What you will do :: According to the passage on Luxembourg's 2023 VAT reduction, between which two dates does the 1% cut apply?

Document passage ::
--- START ---

The Tripartite – typical of the Luxembourg political model – brought together on 18, 19 and 20 September 2022, the employers’ and employees’ organizations around the government.

The social partners have agreed on a series of economic and fiscal measures, to respond to the current inflationary pressure.

1. Decrease of 1% of the VAT rates for the year 2023

The VAT reduction will concern the rates of 17%, 14% and 8% (respectively dropping to 16%, 13% and 7%). The super-reduced VAT rate will remain unchanged, at 3%.
This 1% reduction will apply to all products and services, without restriction as to activity, between 1st January 2023 and 31st December 2023.

This important measure is taken up by bill no. 8083: https://wdocs-pub.chd.lu/docs/exped/0133/172/267720.pdf (approved at 1st reading and pending exemption from second vote).

What about operations carried out in 2022 but invoiced in 2023?

  • In theory
For example, an order is placed in 2022 but delivered / paid for in 2023.

--- END ---

Information provided ::
--- START ---

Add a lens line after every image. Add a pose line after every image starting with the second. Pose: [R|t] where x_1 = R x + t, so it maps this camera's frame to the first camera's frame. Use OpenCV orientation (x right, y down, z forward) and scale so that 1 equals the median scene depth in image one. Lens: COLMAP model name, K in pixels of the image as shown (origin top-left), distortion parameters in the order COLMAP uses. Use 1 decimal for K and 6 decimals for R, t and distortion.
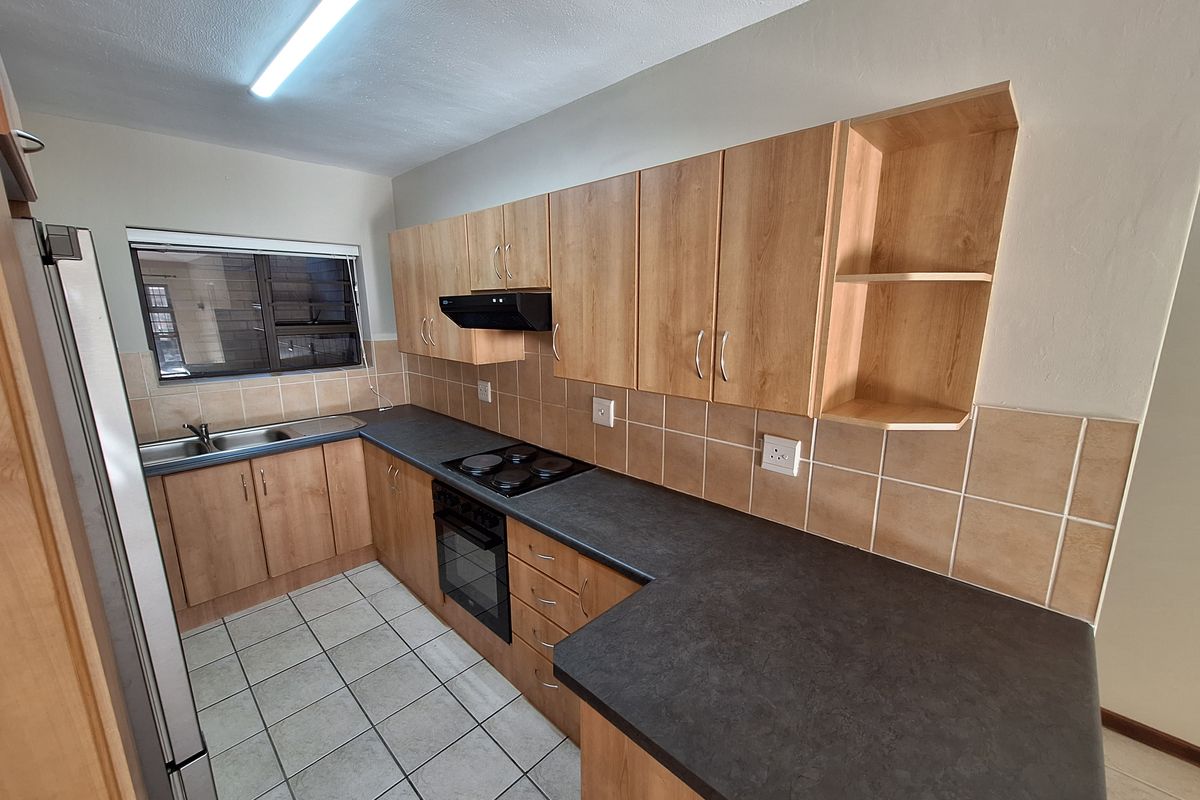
lens RADIAL K [[473.1, 0, 600.0], [0, 473.1, 400.0], [0, 0, 1]] dist [-0.000573, -0.000052]
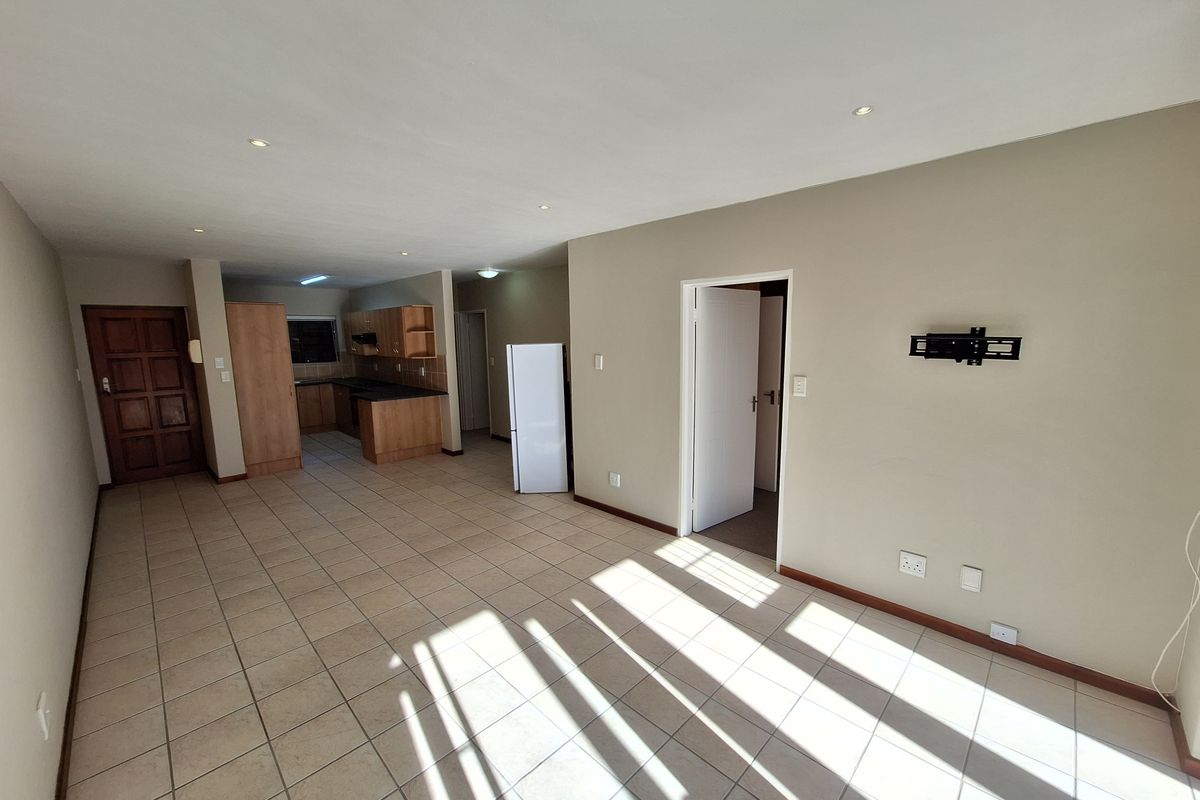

--- END ---

Solution to this exercise :: 1st January 2023 and 31st December 2023.